**Vorliegender Text:**
○ ○ ○
Währenddessen tischen die staatlich kontrollierten Medien die Lüge
von nur insgesamt zehn Todesfällen auf.
Die Mehrheit der
Opfer stammen aus den arabischen und kurdischen Provinzen, den
ärmsten Bevölkerungsgruppen im Iran, die seit langem diskriminiert
werden, aber nicht überraschend an der vordersten Front des
Aufstands stehen. Diese Unterdrückung der iranischen Kurden wird
international selten angeprangert, wobei die PKK, die in der
kurdischen Diaspora sehr einflussreich ist, ihren Diskurs auf die
Anklage des türkischen Staates und die Notwendigkeit der
Verteidigung von Rojava (syrisches Kurdistan) konzentriert. Aufgrund
der verschiedenen Verhandlungen zwischen der PKK und dem syrischen
Regime über die Zukunft von Rojava verurteilt die PKK nicht das
Vorgehen des iranischen Verbündeten von Bashar Al-Assad, und der
PJAK, der iranische Zweig der PKK, hat seit 2012 alle offiziellen
Aktivitäten eingestellt. Da andere kurdische Organisationen keine
gleichwertigen diplomatischen Netzwerke haben, ist die Repression
gegen die Kurden im Iran sehr schlecht dokumentiert.
Der Aufstand
des iranischen Volkes, obwohl vom Regime unterdrückt, fand
Unterstützung in den von der iranischen Einmischung betroffenen
Nachbarländern, insbesondere im Libanon und im Irak, wo auf den
Demonstrationen Transparente und Slogans den Aufstand im Iran
unterstützten. Nicht zuletzt deshalb verschärfte sich der Ton des
Polizeisprechers Ahmad Nourian, als er sagte, dass die Armee
(!!) „nicht zögern würde, sich mit denen zu befassen, die
Frieden und Sicherheit stören“.
Auf der anderen
Seite gab es international wenig Medienberichterstattung über das
Ereignis oder lediglich eine formelle Verurteilung der Repressionen.
Das Weiße Haus, das davon ausgeht, dass das iranische Regime „sein
Volk im Stich gelassen “ habe, förderte natürlich die
iranische Rebellion gegen die Armut, die teilweise auch durch die
Folgen der US – Amerikanische Sanktionen ausgelöst wurde. Trumps
wirtschaftliches Interesse an der Bildung einer iranischen Regierung,
die den Vereinigten Staaten näher stehen würde als das jetzige
Regime, entlarvt sein Mitgefühl als bestenfalls heuchlerisch, ebenso
wie die Note des französische Außenministerium, die lediglich „an
das französische Engagement für die Achtung der Meinungsfreiheit
und das Recht auf friedliche Demonstration erinnert“.
○ ○ ○
**Verfügbare Daten:**

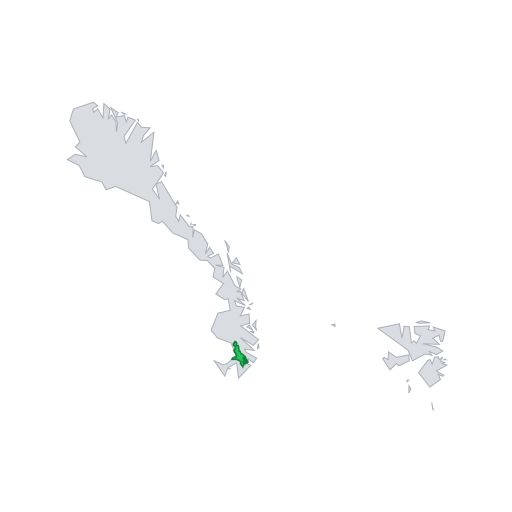 Deatnu sme 1, Finnmark, Norway (highlighted), rotated 100°
{"feature_id": "86288312B77332611217314", "entity_name": "Deatnu sme 1", "entity_type": "district", "adm_level": 2, "iso_a3": "NOR", "parent_name": "Norway", "parent_adm1": "Finnmark", "projection": "orthographic", "projection_center": [27.521, 70.269], "detail": "fine", "context": "in_parent", "style": "filled", "palette": "green", "viewbox_px": 512, "rotation_deg": 100, "n_neighbors": 0, "source": "geoboundaries", "source_scale": "gbopen_adm2", "svg_char_len": 6957}
<svg xmlns="http://www.w3.org/2000/svg" viewBox="0 0 512 512"><g transform="rotate(100 256 256)"><path d="M314.0,272.0L303.0,275.9L304.3,279.5L300.4,289.0L288.8,283.3L284.1,294.6L275.5,294.5L269.0,302.9L269.7,310.6L259.8,323.9L251.7,325.8L247.8,341.9L237.9,354.3L241.0,357.4L239.3,364.6L220.9,370.4L211.9,406.4L216.9,415.2L209.9,420.5L207.6,438.2L197.4,446.0L193.9,458.6L187.2,451.5L187.7,439.8L179.8,452.9L174.3,449.2L155.2,462.9L143.0,461.3L132.8,442.9L135.5,438.0L139.3,442.4L142.6,440.9L138.7,437.4L146.5,430.6L132.3,432.3L136.7,425.2L146.4,425.2L142.1,422.7L148.3,417.2L157.9,414.9L149.1,415.2L135.2,424.7L138.7,416.6L143.4,417.7L140.4,409.8L146.7,407.1L141.5,406.2L143.2,398.4L161.0,406.8L167.7,403.7L145.1,395.9L149.1,391.2L148.2,382.5L157.1,387.8L163.9,388.6L151.9,378.0L181.1,376.5L169.3,372.7L178.8,368.0L186.3,375.8L184.2,368.5L190.3,361.4L208.1,369.7L216.8,360.9L202.4,366.9L199.3,362.0L221.9,342.2L230.8,342.0L235.2,338.2L228.6,337.8L239.0,326.4L237.7,323.2L248.4,321.6L240.9,321.3L243.5,313.5L252.5,305.7L262.7,306.2L255.6,303.3L260.8,298.2L264.6,303.6L266.0,300.4L260.5,293.4L271.0,286.9L272.0,294.2L272.8,285.5L282.9,285.0L275.8,281.6L289.2,271.2L291.2,265.2L294.9,268.9L293.7,265.1L302.0,259.9L300.7,267.5L306.7,257.7L303.7,269.5L308.6,266.5L308.6,258.5L317.8,261.1L314.3,252.7L323.5,250.7L327.4,258.9L338.0,238.9L344.5,243.0L339.1,257.0L349.3,241.2L349.7,251.2L352.4,249.3L356.5,237.6L361.7,239.9L358.5,245.9L361.0,246.1L360.5,254.5L364.6,242.1L379.2,252.0L364.6,256.5L371.1,264.4L379.7,265.8L366.4,279.0L368.7,269.9L367.3,265.9L357.5,258.2L345.9,265.6L343.3,279.6L337.1,287.3L318.9,283.6L314.0,272.0ZM317.2,55.5L321.8,61.4L319.8,69.3L323.2,65.5L323.1,72.3L332.1,83.8L322.3,89.9L306.0,123.5L297.9,103.0L311.7,97.9L299.5,98.0L299.0,92.7L314.6,87.9L312.1,85.7L314.0,82.8L306.1,80.2L304.6,86.0L297.9,88.1L294.8,72.7L298.6,73.7L298.9,66.8L295.2,69.1L296.9,56.7L307.7,57.4L308.0,59.5L302.3,62.0L306.2,67.6L311.2,60.1L313.4,76.5L314.4,61.9L317.2,55.5ZM330.3,49.1L337.9,58.4L341.0,50.2L342.0,51.3L341.0,55.9L345.5,52.9L354.9,62.0L342.6,75.7L329.1,68.6L327.7,66.4L332.0,63.8L324.8,62.6L323.7,59.1L326.1,57.3L323.2,54.7L328.0,55.9L328.0,51.7L329.7,54.0L330.3,49.1ZM332.6,86.8L339.3,96.2L337.7,99.2L344.9,104.3L335.2,113.3L333.6,112.4L335.1,107.8L327.4,108.9L331.4,100.1L326.9,88.5L332.6,86.8ZM270.5,280.0L276.7,278.0L258.2,285.0L268.2,278.5L270.4,270.2L275.8,266.5L270.5,280.0ZM282.1,265.9L289.7,266.5L279.8,271.4L282.1,265.9ZM290.2,262.4L302.0,255.6L295.2,263.6L290.2,262.4ZM291.5,72.8L293.8,83.0L293.8,87.2L291.2,81.7L291.5,72.8ZM267.1,270.4L266.9,278.2L261.2,275.0L267.1,270.4ZM329.2,242.3L324.7,247.5L319.4,244.7L325.9,244.1L329.2,242.3ZM329.6,246.3L327.3,252.6L325.1,250.6L329.6,246.3ZM251.1,284.0L257.4,283.7L249.8,287.1L251.1,284.0ZM376.5,55.2L369.6,57.6L376.7,54.8L376.5,55.2ZM359.8,80.5L364.4,81.6L357.4,82.8L359.8,80.5ZM341.6,238.5L345.8,237.2L347.0,238.6L341.6,238.5ZM332.4,244.8L331.3,248.2L330.4,245.2L332.4,244.8ZM309.6,252.3L309.1,255.7L307.6,254.3L309.6,252.3ZM311.6,166.0L310.6,169.3L309.4,166.4L311.6,166.0ZM354.0,85.9L351.8,85.4L351.7,84.1L354.0,85.9ZM218.1,341.1L218.7,344.2L215.3,342.6L218.1,341.1ZM302.6,250.7L304.5,252.2L305.5,254.4L302.6,250.7ZM325.2,50.7L325.6,53.0L324.5,52.0L325.2,50.7ZM192.7,360.0L188.4,358.9L193.3,358.8L192.7,360.0ZM185.3,362.5L183.0,364.2L182.7,362.8L185.3,362.5ZM248.7,287.7L246.1,289.8L249.3,285.9L248.7,287.7ZM139.2,410.5L137.5,413.9L138.8,409.1L139.2,410.5ZM235.9,323.3L235.6,320.9L236.8,321.3L235.9,323.3ZM371.9,261.1L371.5,263.9L371.4,263.4L371.9,261.1ZM236.6,325.7L234.2,325.6L237.2,325.3L236.6,325.7ZM228.6,329.0L228.3,331.1L227.4,330.2L228.6,329.0ZM143.5,395.1L141.6,396.8L142.5,395.1L143.5,395.1Z" fill="#d9dde1" stroke="#a8b0b8" stroke-width="1"/><path d="M367.4,249.8L366.7,249.8L366.0,249.2L364.5,249.3L364.0,248.2L364.0,247.7L363.2,246.9L363.1,246.4L362.8,246.0L362.5,245.8L362.5,246.0L362.6,246.3L362.5,246.5L362.4,246.6L362.4,246.8L362.3,247.0L362.4,247.3L362.3,247.5L362.2,247.6L362.0,247.9L362.0,248.0L361.9,248.4L361.9,248.5L362.0,248.7L362.1,248.8L362.2,249.0L362.3,249.0L362.3,249.3L362.6,249.3L362.8,249.3L362.6,249.6L362.6,249.8L362.5,250.0L362.6,250.3L362.4,250.4L362.2,250.2L362.2,249.9L362.3,249.8L362.3,249.7L362.2,249.6L362.1,249.3L362.1,249.2L362.1,249.3L362.1,249.5L361.8,249.7L361.7,249.7L361.6,249.8L361.5,249.7L361.7,249.4L361.6,249.2L361.4,249.3L361.2,249.4L360.9,249.3L360.9,249.2L360.8,249.3L360.7,249.5L360.4,249.7L360.3,249.8L360.1,249.9L360.0,250.0L359.9,250.1L359.8,250.3L359.7,250.4L359.7,250.5L359.6,250.8L359.5,251.0L359.4,251.0L359.5,250.9L359.5,250.7L359.4,250.6L359.5,250.5L359.5,250.4L359.7,250.1L359.9,250.0L360.1,249.7L360.3,249.6L360.5,249.5L360.5,249.4L360.4,249.2L360.2,249.2L359.8,249.5L359.7,249.5L359.4,249.7L359.3,249.8L359.2,249.9L359.1,249.7L359.0,249.8L358.9,249.8L358.7,250.1L358.6,250.3L358.7,249.9L358.8,249.8L358.9,249.7L359.0,249.6L359.2,249.4L359.0,249.5L358.9,249.5L358.7,249.7L358.5,249.9L358.3,250.3L358.3,250.8L358.2,250.8L358.2,250.6L358.1,250.4L358.1,250.2L358.2,249.9L358.0,249.7L358.4,249.5L358.5,249.4L358.5,249.2L358.8,249.0L359.0,248.9L359.2,248.7L359.6,248.4L359.9,248.2L360.0,248.1L360.2,247.9L360.4,247.8L360.4,247.7L360.5,247.6L360.7,247.4L360.8,247.1L360.9,246.7L361.0,246.6L361.1,246.4L361.2,245.8L361.2,245.5L361.1,245.4L361.1,245.2L360.8,246.2L360.1,246.8L358.7,248.3L358.3,248.3L357.7,248.6L357.0,249.1L356.7,249.5L356.5,249.8L355.8,251.2L355.4,251.5L355.1,251.9L355.1,252.1L355.0,252.5L355.0,252.9L355.0,253.7L352.5,255.2L352.5,256.4L350.7,256.6L348.0,257.6L347.7,257.7L347.3,257.9L347.4,259.5L346.4,259.9L345.9,259.7L345.3,259.8L345.0,259.9L344.5,260.4L344.3,260.6L343.9,261.3L344.4,261.5L344.2,262.1L344.7,262.1L345.2,262.5L345.4,262.5L346.0,262.4L346.2,263.0L346.7,263.1L347.3,263.0L347.4,262.9L347.5,262.9L347.8,262.7L348.0,262.5L348.0,262.4L348.2,262.2L348.3,262.1L348.4,261.8L348.4,261.7L348.3,261.4L348.5,261.3L348.7,261.1L348.7,260.8L348.7,260.7L348.8,260.6L349.3,260.5L349.5,260.4L349.8,260.3L350.1,260.2L350.3,260.3L350.4,260.5L350.5,260.6L350.8,260.4L351.4,260.3L351.4,260.5L351.6,260.8L351.8,260.8L351.9,260.7L352.1,260.7L352.3,260.8L352.4,261.0L352.5,261.1L352.6,261.3L352.8,261.1L353.1,261.2L353.3,260.9L353.5,260.9L353.9,260.6L354.0,260.6L354.3,260.5L354.4,260.4L354.5,260.4L354.5,260.2L354.4,260.2L354.3,259.9L354.5,259.7L354.8,259.7L355.1,259.5L355.1,259.4L355.3,259.2L356.0,259.1L356.1,258.9L356.1,258.7L356.2,258.3L356.3,258.3L356.4,258.2L356.5,258.1L356.9,258.0L357.0,258.0L357.3,258.1L357.5,258.2L357.8,258.0L358.1,257.9L358.4,257.8L358.6,257.8L358.8,257.7L359.0,257.6L359.1,258.4L359.2,259.2L359.4,259.6L360.4,261.1L361.7,261.9L361.9,260.7L361.5,259.4L361.3,257.7L361.5,256.2L361.5,255.8L361.5,255.6L361.7,255.0L362.9,252.6L364.1,252.5L364.7,252.7L364.8,252.3L364.9,252.2L365.1,251.9L365.4,251.8L365.5,251.5L365.7,251.3L365.8,251.2L365.9,251.3L366.3,251.2L366.4,250.9L366.5,250.6L366.6,250.3L366.9,250.1L367.2,250.0L367.4,249.8Z" fill="#22c55e" stroke="#15803d" stroke-width="1.5"/></g></svg>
○ ○ ○
**Aufgaben:**
(A) Beantworten Sie anhand des Textes über den Aufstand im Iran diese drei Fragen:
(i) Wie viele Todesfälle melden die staatlich kontrollierten Medien insgesamt?
(ii) Seit welchem Jahr hat die PJAK alle offiziellen Aktivitäten eingestellt?
(iii) In welchen beiden Nachbarländern wurde der Aufstand auf Demonstrationen unterstützt?
(B) Schreiben Sie aus dem Text über den Aufstand im Iran den Abschnitt wortgetreu ab. Beginnen Sie bei den Worten „Der Aufstand“ und hören Sie nach den Worten „Verurteilung der Repressionen.“ auf.
(C) Führen Sie den Text über den Aufstand im Iran im Anschluss an seinen letzten Satz weiter.
Die Daten stehen in keinem Zusammenhang mit dem Text über den Aufstand im Iran.

**Antworten je Aufgabe:**
(A)
(i) Insgesamt zehn Todesfälle.
(ii) Seit 2012.
(iii) Im Libanon und im Irak.

(B)
Der Aufstand
des iranischen Volkes, obwohl vom Regime unterdrückt, fand
Unterstützung in den von der iranischen Einmischung betroffenen
Nachbarländern, insbesondere im Libanon und im Irak, wo auf den
Demonstrationen Transparente und Slogans den Aufstand im Iran
unterstützten. Nicht zuletzt deshalb verschärfte sich der Ton des
Polizeisprechers Ahmad Nourian, als er sagte, dass die Armee
(!!) „nicht zögern würde, sich mit denen zu befassen, die
Frieden und Sicherheit stören“.
Auf der anderen
Seite gab es international wenig Medienberichterstattung über das
Ereignis oder lediglich eine formelle Verurteilung der Repressionen.

(C)
Die
allmähliche Aufhebung der Blockade des Internets seit dem 23.
November wird von Demonstrationen von Anhängern des Regimes
begleitet, die von den den iranischen Behörden ausdrücklich
aufgefordert wurden, „die Plünderung von öffentlichem und
privatem Eigentum“ und „Einmischung von außen“ zu
verurteilen, was im völligen Widerspruch zur zunehmenden
Veröffentlichung von Videos und Zeugenaussagen von Zivilisten über
die Gewalt der Behörden sowie zur Offenlegung von Namen und
Portraits von Opfern aller Herkunft steht: Studenten, Passanten,
Demonstranten, Arbeiter…..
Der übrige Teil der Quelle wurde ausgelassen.